UPDATE 2-BHP Billiton sees mixed commodities demand outlook
* BHP Q4 iron ore output drops 10 pct
* China's build up of commodities inventory almost complete
* Restocking starting to occur in North America
By James Regan
SYDNEY, July 22 (Reuters) - Restocking of commodities in China may have ended, coinciding with fresh inventory building in other markets and painting a mixed picture for global demand, BHP Billiton (BHP.AX) (BLT.L), the world's largest miner, said.
Analysts have long warned that an upturn in demand for copper, iron ore, nickel and other industrial staples could have had more to do with buyers in China lapping up imported tonnages at cheaper prices as a $585-billion domestic stimulus package took shape ahead of any recovery in overseas industrial activity.
"Investment levels for most commodities have been relatively low, making it difficult to gauge what is restocking and what is real demand," said Rob Craigie, an analyst for FW Holst & Co.
Since last September, as the financial malaise gripped commodities, China almost alone has kept world commodities markets above water, in some months reporting record imports.
In the short term, BHP Billiton said, underlying demand trends in its markets for minerals and metals were still being masked by de-stock and stocking activities, despite evidence of activity in North America, Japan and Europe.
"The 2009 financial year proved to be very challenging, with significant demand contraction exacerbated by dramatic movements in inventory levels," BHP Billiton said.
In its June quarter production report on Wednesday, the firm reported a 10 percent fall in iron ore output to 27.048 million tonnes after its operations were hit by mining fatalities and flooding in Australia.
By comparison, Australian rival Rio Tinto (RIO.AX)(RIO.L) this week posted record quarterly production of 53 million tonnes from its Australian mines.
"Give is safety issues, BHP was always going to come in with a lower number, so this was not entirely unexepcted," said James Wilson, a mining analyst with DJ Carmichael & Co in Perth.
"But iron ore is less important to BHP, which has its butter spread thinner than Rio and can make it up in other commodities, where Rio cannot," Wilson said.

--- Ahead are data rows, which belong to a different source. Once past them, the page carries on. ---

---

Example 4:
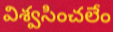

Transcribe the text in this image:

విశ్వసించలేం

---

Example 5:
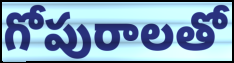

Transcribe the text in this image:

గోపురాలతో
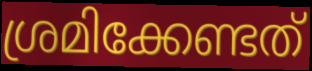
ശ്രമിക്കേണ്ടത്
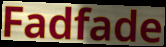
Fadfade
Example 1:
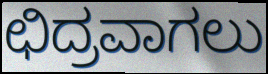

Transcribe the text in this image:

ಛಿದ್ರವಾಗಲು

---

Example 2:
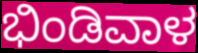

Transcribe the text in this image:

ಭಿಂಡಿವಾಳ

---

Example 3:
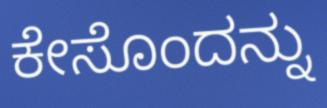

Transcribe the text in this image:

ಕೇಸೊಂದನ್ನು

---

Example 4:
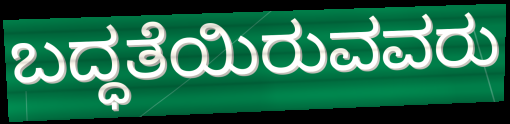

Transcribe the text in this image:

ಬದ್ಧತೆಯಿರುವವರು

BHP Billiton's output of metallurgical coal, used in steel-making, rose 4 percent in the June quarter on the previous year, while copper output fell 21 percent, BHP Billiton said.
Copper production was cut due to lower grade ore mining and reduced output from milling operations at its 57.5 percent-owned Escondida copper mine in Chile, the company said.
BHP said it would shut its troublesome Laguna mill at Escondida in the September 2009 quarter for 45 days to do repairs and boost reliability.
A second mill was operating normally, a company spokesman said.
Escondida's mined copper output was down 37 percent to 111,500 tonnes, while cathode production rose 22 percent to 49,400 tonnes in the last quarter.
BHP also reported production up 6 percent in petroleum products in the year and 4 percent higher in the last quarter on prior corresponding quarter.
Output of all base metals was down on the year, except for zinc.
Iron ore production in the fourth quarter of 27.048 million tonnes took full year output to 114.415 million tonnes, up 2 percent on the year but short of a targeted 130 million tonnes.
In April, the company warned of missing the target over safety issues in the iron ore division during the year and bad weather in earlier quarters.
BHP Billiton responded to five fatalities in the iron ore division by limiting site access and suspending some night work.
In fiscal 2009, 68 percent of iron ore sales from its Western Australian operations were based on annually agreed pricing.
This compares with more than half of spot sales by rival Rio Tinto Ltd/Plc (RIO.AX)(RIO.L) so far in calendar 2009.
Neither BHP Billiton or Rio Tinto have announced any contract sales agreements for the current shipping year with customers in China, a main market for ore shipments.
BHP Billiton has said it would like to scrap annual contract sales in favour of more market-based pricing, such as indexing.